Which brings us to the Combine in the NFL.  What do running 40 yard dashes and broad jump and high jump do than leave you with very specific idea of how athletic they are?  Great they are athletic, but can they handle a pro style defense or offense?  Do they show an ability and willingness to learn and have a work ethic?  Those are things that are for me, more important than anything a math/stat geek can tell us.  What do sports stat analyses show us that our own intuition cant see.

Used to be that we could see a Usain Bolt and describe his speed as that of a cheetah and say something to the effect that while he looks like he’s running in slow motion he’s running faster than anyone else and be able to go on that alone to assess it.  Sure its not accurate and may be subject to a specific view but it is good enough to describe that Bolt is the fastest man alive.  We can see how quick money Mayweather is with his blows and ability to dodge.  We can see with our own eyes the decimation of Mike Tyson’s skills.  All in context.
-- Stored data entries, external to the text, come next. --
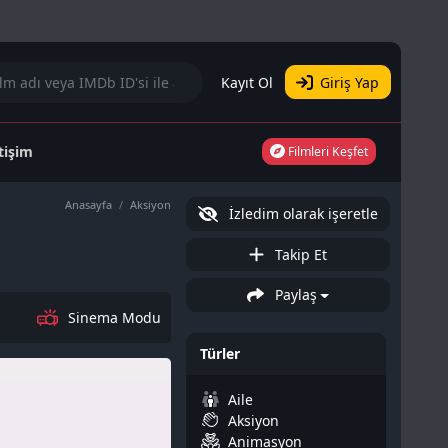
Kayıt Ol
Giriş Yap
etişim
Filmleri Keşfet
Anasayfa
Aksiyon
İzledim olarak işeretle
Takip Et
Paylaş
Sinema Modu
Türler
Aile
Aksiyon
Animasyon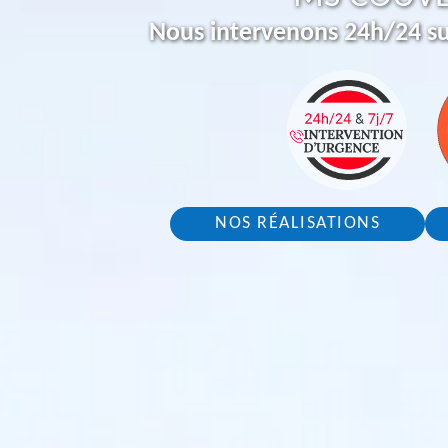
Nous intervenons 24h/24 su
NOS RÉALISATIONS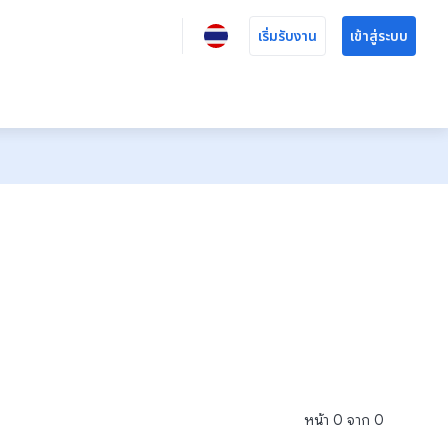
เริ่มรับงาน
เข้าสู่ระบบ
หน้า
0
จาก
0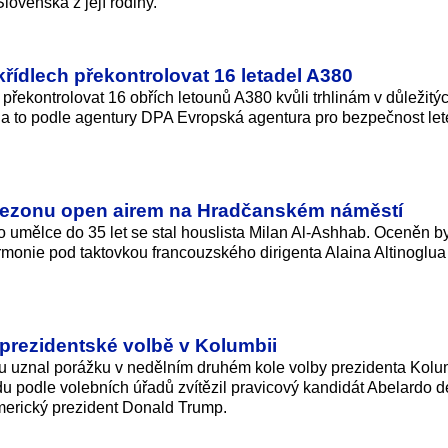
lovenska z její rodiny.
křídlech překontrolovat 16 letadel A380
překontrolovat 16 obřích letounů A380 kvůli trhlinám v důležitý
la to podle agentury DPA Evropská agentura pro bezpečnost let
 sezonu open airem na Hradčanském náměstí
 umělce do 35 let se stal houslista Milan Al-Ashhab. Oceněn by
armonie pod taktovkou francouzského dirigenta Alaina Altinoglua
prezidentské volbě v Kolumbii
du uznal porážku v nedělním druhém kole volby prezidenta Kolu
podle volebních úřadů zvítězil pravicový kandidát Abelardo d
americký prezident Donald Trump.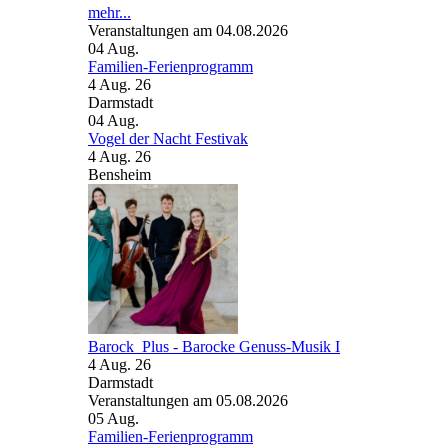
mehr...
Veranstaltungen am 04.08.2026
04
Aug.
Familien-Ferienprogramm
4 Aug. 26
Darmstadt
04
Aug.
Vogel der Nacht Festivak
4 Aug. 26
Bensheim
Barock_Plus - Barocke Genuss-Musik I
4 Aug. 26
Darmstadt
Veranstaltungen am 05.08.2026
05
Aug.
Familien-Ferienprogramm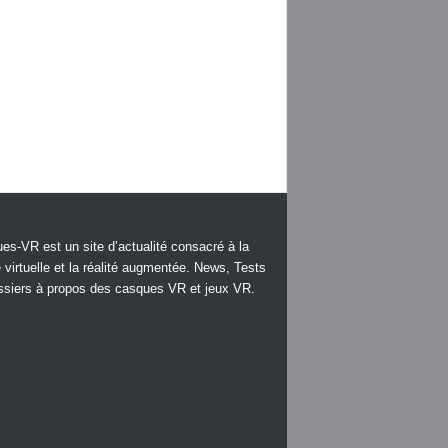
es-VR est un site d’actualité consacré à la
é virtuelle et la réalité augmentée. News, Tests
ssiers à propos des casques VR et jeux VR.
For me sports analytics have a place but not one of highest importance.  Human intuition is often a better friend than any analysis of how a batter hit in specific conditions in a specific day.  Our intuition guides us.  Both are capable of making mistakes but the intangibles are still something that need to be weighted heavier than I feel is being weighed today.  The Combine in the NFL is going to convince some exec that a player is worth taking in the first round despite the fact that there are several red flags about his character and work ethic dating back to college days.  The hubris that some of these front office execs show in their belief that they can right a certain player within the locker room is comical.  Some guys like Vernon Gholston, who some were questioning his work ethic dating to his college days, are red flag guys who front office execs ignore because of faulty projections.
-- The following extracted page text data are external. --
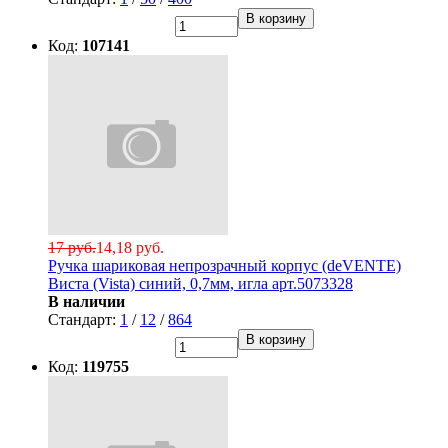
В корзину
Код:
107141
17 руб.
14,18 руб.
Ручка шариковая непрозрачный корпус (deVENTE)
Виста (Vista) синий, 0,7мм, игла арт.5073328
В наличии
Стандарт:
1
/
12
/
864
В корзину
Код:
119755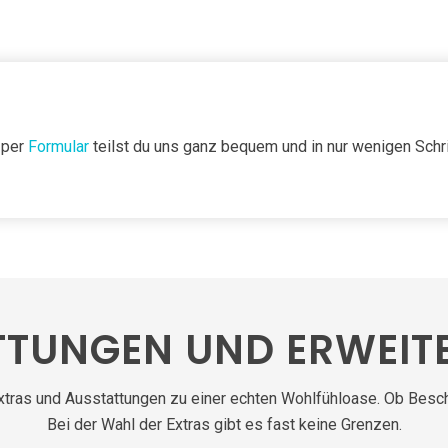
 per
Formular
teilst du uns ganz bequem und in nur wenigen Schr
TTUNGEN UND ERWEIT
Extras und Ausstattungen zu einer echten Wohlfühloase. Ob Besc
Bei der Wahl der Extras gibt es fast keine Grenzen.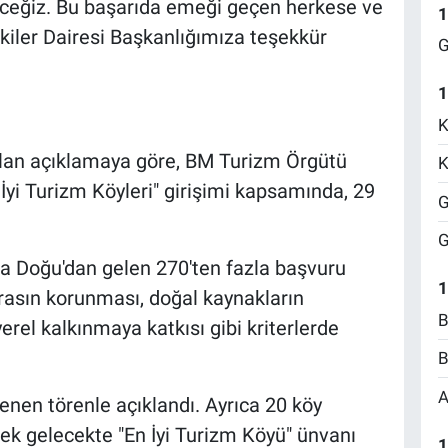
eğiz. Bu başarıda emeği geçen herkese ve
1
işkiler Dairesi Başkanlığımıza teşekkür
G
1
K
ılan açıklamaya göre, BM Turizm Örgütü
K
İyi Turizm Köyleri" girişimi kapsamında, 29
G
G
ta Doğu'dan gelen 270'ten fazla başvuru
1
irasın korunması, doğal kaynakların
B
yerel kalkınmaya katkısı gibi kriterlerde
B
A
enen törenle açıklandı. Ayrıca 20 köy
ek gelecekte "En İyi Turizm Köyü" ünvanı
1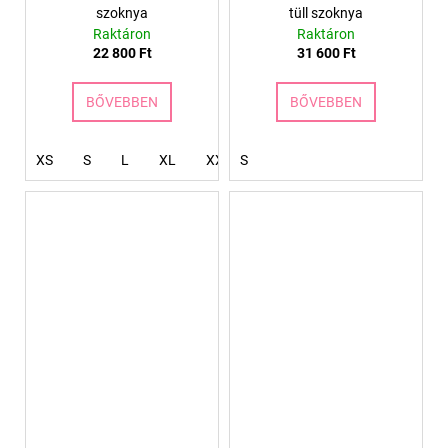
szoknya
tüll szoknya
Raktáron
Raktáron
22 800 Ft
31 600 Ft
BŐVEBBEN
BŐVEBBEN
XS
S
L
XL
XXL
S
XXXL
4XL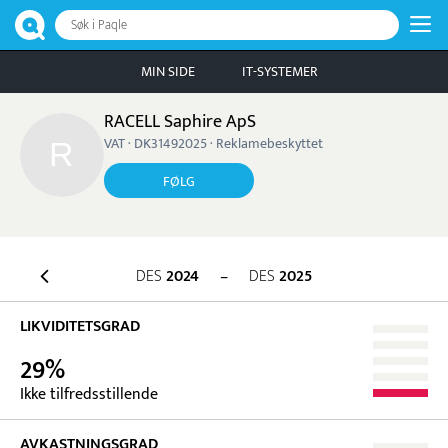
Søk i Paqle
MIN SIDE
IT-SYSTEMER
RACELL Saphire ApS
VAT · DK31492025 · Reklamebeskyttet
FØLG
DES
2024
–
DES
2025
LIKVIDITETSGRAD
29%
Ikke tilfredsstillende
AVKASTNINGSGRAD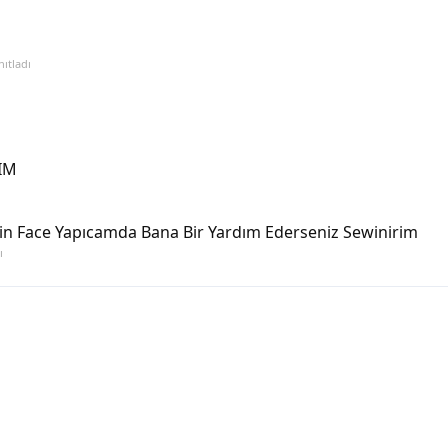
ıtladı
IM
İçin Face Yapıcamda Bana Bir Yardım Ederseniz Sewinirim
ı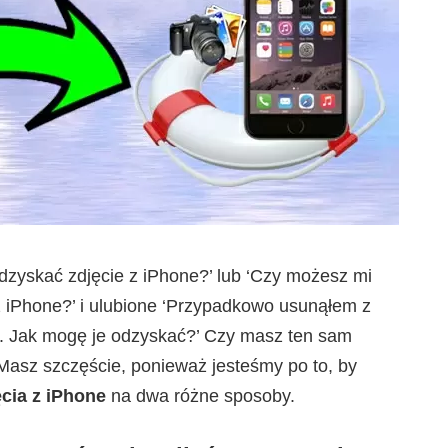
odzyskać zdjęcie z iPhone?’ lub ‘Czy możesz mi
 iPhone?’ i ulubione ‘Przypadkowo usunąłem z
e. Jak mogę je odzyskać?’ Czy masz ten sam
asz szczęście, ponieważ jesteśmy po to, by
cia z iPhone
na dwa różne sposoby.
I’m not saying that analysis is bad, in many cases its good and it shows its effectiveness.  No team outside of Chicago was going to sign Julius Peppers to that contract.  No team had more of an urge to sign him since they didn’t have draft picks in the first two rounds this year because they traded for Jay Cutler last year who again was subject to wonderful projections in Chicago but fell flat and had a terrible first year in the system.  Something most could’ve seen coming if they had just looked at their roster.  They had no proven weapons outside of Greg Olsen who had a down year as well.

The analytics business is a growing one but one with many faults.  Teams that rest their entire payrolls on it can only expect moderate success.  I haven’t seen Moneyball expert Billy Beane win any championships employing that system.  He’s willing to risk oft injured Ben Sheets will be a valuable commodity based on expectations he probably got from some machine.  One can assume that the Mets with their boat load of injuries will automatically be better because they get all their superstars back, but there’s no certainty to that.  Its possible that even with a healthy line  up, they could still end up second fiddle to Philadelphia who admirably stuck to their principles and resisted the urge to forego their payroll and future  in order for one or two years of glory.*

*= read absolutely relieved!

Much of sports analytics is based on the principle that things can be quantified to a certain percentage point of accuracy and yet that percentage point is never 100.  The projecting is based on certain things being the same all the time which is impossible.  A point was made during the Sloan conference about it being impossible to judge quarterbacks because you would have to have a QB throw in the same system over ten years to the same recievers.  Think about the likelihood that a reciever and a QB running the same system with a coach who’s liable to call the same play at the same situation every time over a ten year period is?  Can I say negative percent?

Even then the certainty of those stats is impossible to negotiate.  My point simply is that statistical analysis has a place in sports but the more teams employ it, its clear that its for one purpose only.  To cut payroll and put a competitive team out there.  Not a championship one.  Can a team that employs this system win a championship?  Sure.  But the probability of that is very hard to calculate even for these sports geeks.